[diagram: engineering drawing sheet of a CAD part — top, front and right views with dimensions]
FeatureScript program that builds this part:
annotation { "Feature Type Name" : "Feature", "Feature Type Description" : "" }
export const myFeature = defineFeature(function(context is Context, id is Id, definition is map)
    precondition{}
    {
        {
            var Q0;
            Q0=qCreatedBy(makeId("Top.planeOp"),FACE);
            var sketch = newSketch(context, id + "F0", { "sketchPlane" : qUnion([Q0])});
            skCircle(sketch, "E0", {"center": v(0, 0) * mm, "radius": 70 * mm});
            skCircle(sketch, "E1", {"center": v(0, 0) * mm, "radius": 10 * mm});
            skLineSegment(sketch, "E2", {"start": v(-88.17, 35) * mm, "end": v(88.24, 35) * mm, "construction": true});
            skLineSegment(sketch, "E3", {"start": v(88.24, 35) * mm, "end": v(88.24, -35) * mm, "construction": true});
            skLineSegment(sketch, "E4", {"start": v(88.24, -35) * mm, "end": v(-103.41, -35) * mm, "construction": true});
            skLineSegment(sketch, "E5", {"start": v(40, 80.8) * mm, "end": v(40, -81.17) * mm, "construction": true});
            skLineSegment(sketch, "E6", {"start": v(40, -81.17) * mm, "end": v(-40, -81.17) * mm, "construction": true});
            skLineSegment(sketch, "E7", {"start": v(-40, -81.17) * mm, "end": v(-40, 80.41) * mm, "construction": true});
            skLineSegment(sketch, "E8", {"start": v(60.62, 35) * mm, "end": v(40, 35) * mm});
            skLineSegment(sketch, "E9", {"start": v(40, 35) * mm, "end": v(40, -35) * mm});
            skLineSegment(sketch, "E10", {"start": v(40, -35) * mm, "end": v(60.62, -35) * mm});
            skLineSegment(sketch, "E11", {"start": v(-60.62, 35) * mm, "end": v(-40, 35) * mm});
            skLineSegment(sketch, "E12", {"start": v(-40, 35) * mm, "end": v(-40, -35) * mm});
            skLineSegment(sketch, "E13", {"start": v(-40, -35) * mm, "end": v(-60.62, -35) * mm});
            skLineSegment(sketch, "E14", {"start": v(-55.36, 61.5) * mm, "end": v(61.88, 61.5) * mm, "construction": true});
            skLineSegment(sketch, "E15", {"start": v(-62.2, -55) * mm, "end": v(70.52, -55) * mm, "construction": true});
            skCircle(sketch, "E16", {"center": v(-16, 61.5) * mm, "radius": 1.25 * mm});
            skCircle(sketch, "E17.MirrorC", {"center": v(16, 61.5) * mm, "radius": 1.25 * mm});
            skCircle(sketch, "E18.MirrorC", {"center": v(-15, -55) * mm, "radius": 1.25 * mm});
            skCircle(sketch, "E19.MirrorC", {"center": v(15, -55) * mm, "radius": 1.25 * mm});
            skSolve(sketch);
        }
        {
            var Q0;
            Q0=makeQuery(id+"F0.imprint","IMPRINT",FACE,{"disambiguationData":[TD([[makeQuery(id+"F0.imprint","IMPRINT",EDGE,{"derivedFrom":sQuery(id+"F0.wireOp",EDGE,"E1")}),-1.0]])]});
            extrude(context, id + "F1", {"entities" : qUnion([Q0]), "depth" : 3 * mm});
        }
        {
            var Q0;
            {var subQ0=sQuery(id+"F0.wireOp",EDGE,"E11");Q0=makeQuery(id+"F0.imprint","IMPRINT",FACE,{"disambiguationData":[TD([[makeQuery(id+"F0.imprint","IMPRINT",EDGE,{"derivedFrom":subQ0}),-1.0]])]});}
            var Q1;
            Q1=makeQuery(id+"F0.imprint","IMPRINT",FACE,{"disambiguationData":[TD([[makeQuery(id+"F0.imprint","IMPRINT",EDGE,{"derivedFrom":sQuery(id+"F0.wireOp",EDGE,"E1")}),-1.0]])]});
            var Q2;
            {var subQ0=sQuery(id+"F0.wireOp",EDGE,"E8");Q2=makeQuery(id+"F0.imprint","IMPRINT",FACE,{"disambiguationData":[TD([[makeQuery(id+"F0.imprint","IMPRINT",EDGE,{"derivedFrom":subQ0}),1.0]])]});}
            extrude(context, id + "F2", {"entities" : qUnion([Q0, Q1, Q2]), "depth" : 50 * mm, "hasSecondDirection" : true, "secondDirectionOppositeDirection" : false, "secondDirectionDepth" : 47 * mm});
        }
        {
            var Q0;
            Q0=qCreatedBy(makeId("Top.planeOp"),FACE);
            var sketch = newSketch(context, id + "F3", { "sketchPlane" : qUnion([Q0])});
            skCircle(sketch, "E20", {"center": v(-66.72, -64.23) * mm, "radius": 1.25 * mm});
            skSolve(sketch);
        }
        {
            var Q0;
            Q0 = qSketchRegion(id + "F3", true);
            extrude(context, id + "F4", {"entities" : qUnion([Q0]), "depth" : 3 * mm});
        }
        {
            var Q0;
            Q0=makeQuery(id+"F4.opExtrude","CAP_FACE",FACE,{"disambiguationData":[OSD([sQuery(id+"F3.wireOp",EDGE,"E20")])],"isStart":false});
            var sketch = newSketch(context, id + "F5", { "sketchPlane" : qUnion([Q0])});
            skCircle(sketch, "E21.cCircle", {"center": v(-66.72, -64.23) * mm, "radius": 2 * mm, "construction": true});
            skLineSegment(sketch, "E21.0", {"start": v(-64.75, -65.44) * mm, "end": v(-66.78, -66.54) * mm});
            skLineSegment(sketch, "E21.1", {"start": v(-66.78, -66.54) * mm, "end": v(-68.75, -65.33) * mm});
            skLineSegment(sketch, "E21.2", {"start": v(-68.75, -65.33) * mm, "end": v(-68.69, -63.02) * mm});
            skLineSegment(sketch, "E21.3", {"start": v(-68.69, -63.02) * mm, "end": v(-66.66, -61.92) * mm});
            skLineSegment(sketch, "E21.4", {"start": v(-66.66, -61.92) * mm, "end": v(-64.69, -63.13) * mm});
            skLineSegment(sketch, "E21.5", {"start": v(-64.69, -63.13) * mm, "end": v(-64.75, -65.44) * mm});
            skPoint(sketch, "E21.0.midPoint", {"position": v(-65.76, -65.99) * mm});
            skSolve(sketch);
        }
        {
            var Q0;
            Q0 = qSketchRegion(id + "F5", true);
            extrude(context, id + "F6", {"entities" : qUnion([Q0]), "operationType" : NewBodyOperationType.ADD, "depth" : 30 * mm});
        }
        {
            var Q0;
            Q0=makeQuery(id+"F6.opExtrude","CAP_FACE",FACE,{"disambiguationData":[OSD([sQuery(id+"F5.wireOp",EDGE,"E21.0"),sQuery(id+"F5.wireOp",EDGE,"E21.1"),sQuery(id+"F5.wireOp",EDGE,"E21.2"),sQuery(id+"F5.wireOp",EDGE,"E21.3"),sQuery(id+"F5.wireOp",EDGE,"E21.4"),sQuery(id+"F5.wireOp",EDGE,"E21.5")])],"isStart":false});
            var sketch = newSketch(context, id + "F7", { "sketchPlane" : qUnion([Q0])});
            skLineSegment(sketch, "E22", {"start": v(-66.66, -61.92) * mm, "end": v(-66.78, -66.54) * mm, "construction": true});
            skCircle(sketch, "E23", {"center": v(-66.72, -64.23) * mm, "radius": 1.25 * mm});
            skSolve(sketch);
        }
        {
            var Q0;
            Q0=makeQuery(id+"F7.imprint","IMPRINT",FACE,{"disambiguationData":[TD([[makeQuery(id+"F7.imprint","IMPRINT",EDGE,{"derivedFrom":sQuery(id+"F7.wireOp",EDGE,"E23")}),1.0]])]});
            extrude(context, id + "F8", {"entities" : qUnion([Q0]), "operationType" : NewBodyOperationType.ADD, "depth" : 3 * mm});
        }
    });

------------------------------

## Exercise
Reproduce every entry above verbatim, preserving each character without alteration.

## Reply
[diagram: engineering drawing sheet of a CAD part — top, front and right views with dimensions]
FeatureScript program that builds this part:
annotation { "Feature Type Name" : "Feature", "Feature Type Description" : "" }
export const myFeature = defineFeature(function(context is Context, id is Id, definition is map)
    precondition{}
    {
        {
            var Q0;
            Q0=qCreatedBy(makeId("Top.planeOp"),FACE);
            var sketch = newSketch(context, id + "F0", { "sketchPlane" : qUnion([Q0])});
            skCircle(sketch, "E0", {"center": v(0, 0) * mm, "radius": 70 * mm});
            skCircle(sketch, "E1", {"center": v(0, 0) * mm, "radius": 10 * mm});
            skLineSegment(sketch, "E2", {"start": v(-88.17, 35) * mm, "end": v(88.24, 35) * mm, "construction": true});
            skLineSegment(sketch, "E3", {"start": v(88.24, 35) * mm, "end": v(88.24, -35) * mm, "construction": true});
            skLineSegment(sketch, "E4", {"start": v(88.24, -35) * mm, "end": v(-103.41, -35) * mm, "construction": true});
            skLineSegment(sketch, "E5", {"start": v(40, 80.8) * mm, "end": v(40, -81.17) * mm, "construction": true});
            skLineSegment(sketch, "E6", {"start": v(40, -81.17) * mm, "end": v(-40, -81.17) * mm, "construction": true});
            skLineSegment(sketch, "E7", {"start": v(-40, -81.17) * mm, "end": v(-40, 80.41) * mm, "construction": true});
            skLineSegment(sketch, "E8", {"start": v(60.62, 35) * mm, "end": v(40, 35) * mm});
            skLineSegment(sketch, "E9", {"start": v(40, 35) * mm, "end": v(40, -35) * mm});
            skLineSegment(sketch, "E10", {"start": v(40, -35) * mm, "end": v(60.62, -35) * mm});
            skLineSegment(sketch, "E11", {"start": v(-60.62, 35) * mm, "end": v(-40, 35) * mm});
            skLineSegment(sketch, "E12", {"start": v(-40, 35) * mm, "end": v(-40, -35) * mm});
            skLineSegment(sketch, "E13", {"start": v(-40, -35) * mm, "end": v(-60.62, -35) * mm});
            skLineSegment(sketch, "E14", {"start": v(-55.36, 61.5) * mm, "end": v(61.88, 61.5) * mm, "construction": true});
            skLineSegment(sketch, "E15", {"start": v(-62.2, -55) * mm, "end": v(70.52, -55) * mm, "construction": true});
            skCircle(sketch, "E16", {"center": v(-16, 61.5) * mm, "radius": 1.25 * mm});
            skCircle(sketch, "E17.MirrorC", {"center": v(16, 61.5) * mm, "radius": 1.25 * mm});
            skCircle(sketch, "E18.MirrorC", {"center": v(-15, -55) * mm, "radius": 1.25 * mm});
            skCircle(sketch, "E19.MirrorC", {"center": v(15, -55) * mm, "radius": 1.25 * mm});
            skSolve(sketch);
        }
        {
            var Q0;
            Q0=makeQuery(id+"F0.imprint","IMPRINT",FACE,{"disambiguationData":[TD([[makeQuery(id+"F0.imprint","IMPRINT",EDGE,{"derivedFrom":sQuery(id+"F0.wireOp",EDGE,"E1")}),-1.0]])]});
            extrude(context, id + "F1", {"entities" : qUnion([Q0]), "depth" : 3 * mm});
        }
        {
            var Q0;
            {var subQ0=sQuery(id+"F0.wireOp",EDGE,"E11");Q0=makeQuery(id+"F0.imprint","IMPRINT",FACE,{"disambiguationData":[TD([[makeQuery(id+"F0.imprint","IMPRINT",EDGE,{"derivedFrom":subQ0}),-1.0]])]});}
            var Q1;
            Q1=makeQuery(id+"F0.imprint","IMPRINT",FACE,{"disambiguationData":[TD([[makeQuery(id+"F0.imprint","IMPRINT",EDGE,{"derivedFrom":sQuery(id+"F0.wireOp",EDGE,"E1")}),-1.0]])]});
            var Q2;
            {var subQ0=sQuery(id+"F0.wireOp",EDGE,"E8");Q2=makeQuery(id+"F0.imprint","IMPRINT",FACE,{"disambiguationData":[TD([[makeQuery(id+"F0.imprint","IMPRINT",EDGE,{"derivedFrom":subQ0}),1.0]])]});}
            extrude(context, id + "F2", {"entities" : qUnion([Q0, Q1, Q2]), "depth" : 50 * mm, "hasSecondDirection" : true, "secondDirectionOppositeDirection" : false, "secondDirectionDepth" : 47 * mm});
        }
        {
            var Q0;
            Q0=qCreatedBy(makeId("Top.planeOp"),FACE);
            var sketch = newSketch(context, id + "F3", { "sketchPlane" : qUnion([Q0])});
            skCircle(sketch, "E20", {"center": v(-66.72, -64.23) * mm, "radius": 1.25 * mm});
            skSolve(sketch);
        }
        {
            var Q0;
            Q0 = qSketchRegion(id + "F3", true);
            extrude(context, id + "F4", {"entities" : qUnion([Q0]), "depth" : 3 * mm});
        }
        {
            var Q0;
            Q0=makeQuery(id+"F4.opExtrude","CAP_FACE",FACE,{"disambiguationData":[OSD([sQuery(id+"F3.wireOp",EDGE,"E20")])],"isStart":false});
            var sketch = newSketch(context, id + "F5", { "sketchPlane" : qUnion([Q0])});
            skCircle(sketch, "E21.cCircle", {"center": v(-66.72, -64.23) * mm, "radius": 2 * mm, "construction": true});
            skLineSegment(sketch, "E21.0", {"start": v(-64.75, -65.44) * mm, "end": v(-66.78, -66.54) * mm});
            skLineSegment(sketch, "E21.1", {"start": v(-66.78, -66.54) * mm, "end": v(-68.75, -65.33) * mm});
            skLineSegment(sketch, "E21.2", {"start": v(-68.75, -65.33) * mm, "end": v(-68.69, -63.02) * mm});
            skLineSegment(sketch, "E21.3", {"start": v(-68.69, -63.02) * mm, "end": v(-66.66, -61.92) * mm});
            skLineSegment(sketch, "E21.4", {"start": v(-66.66, -61.92) * mm, "end": v(-64.69, -63.13) * mm});
            skLineSegment(sketch, "E21.5", {"start": v(-64.69, -63.13) * mm, "end": v(-64.75, -65.44) * mm});
            skPoint(sketch, "E21.0.midPoint", {"position": v(-65.76, -65.99) * mm});
            skSolve(sketch);
        }
        {
            var Q0;
            Q0 = qSketchRegion(id + "F5", true);
            extrude(context, id + "F6", {"entities" : qUnion([Q0]), "operationType" : NewBodyOperationType.ADD, "depth" : 30 * mm});
        }
        {
            var Q0;
            Q0=makeQuery(id+"F6.opExtrude","CAP_FACE",FACE,{"disambiguationData":[OSD([sQuery(id+"F5.wireOp",EDGE,"E21.0"),sQuery(id+"F5.wireOp",EDGE,"E21.1"),sQuery(id+"F5.wireOp",EDGE,"E21.2"),sQuery(id+"F5.wireOp",EDGE,"E21.3"),sQuery(id+"F5.wireOp",EDGE,"E21.4"),sQuery(id+"F5.wireOp",EDGE,"E21.5")])],"isStart":false});
            var sketch = newSketch(context, id + "F7", { "sketchPlane" : qUnion([Q0])});
            skLineSegment(sketch, "E22", {"start": v(-66.66, -61.92) * mm, "end": v(-66.78, -66.54) * mm, "construction": true});
            skCircle(sketch, "E23", {"center": v(-66.72, -64.23) * mm, "radius": 1.25 * mm});
            skSolve(sketch);
        }
        {
            var Q0;
            Q0=makeQuery(id+"F7.imprint","IMPRINT",FACE,{"disambiguationData":[TD([[makeQuery(id+"F7.imprint","IMPRINT",EDGE,{"derivedFrom":sQuery(id+"F7.wireOp",EDGE,"E23")}),1.0]])]});
            extrude(context, id + "F8", {"entities" : qUnion([Q0]), "operationType" : NewBodyOperationType.ADD, "depth" : 3 * mm});
        }
    });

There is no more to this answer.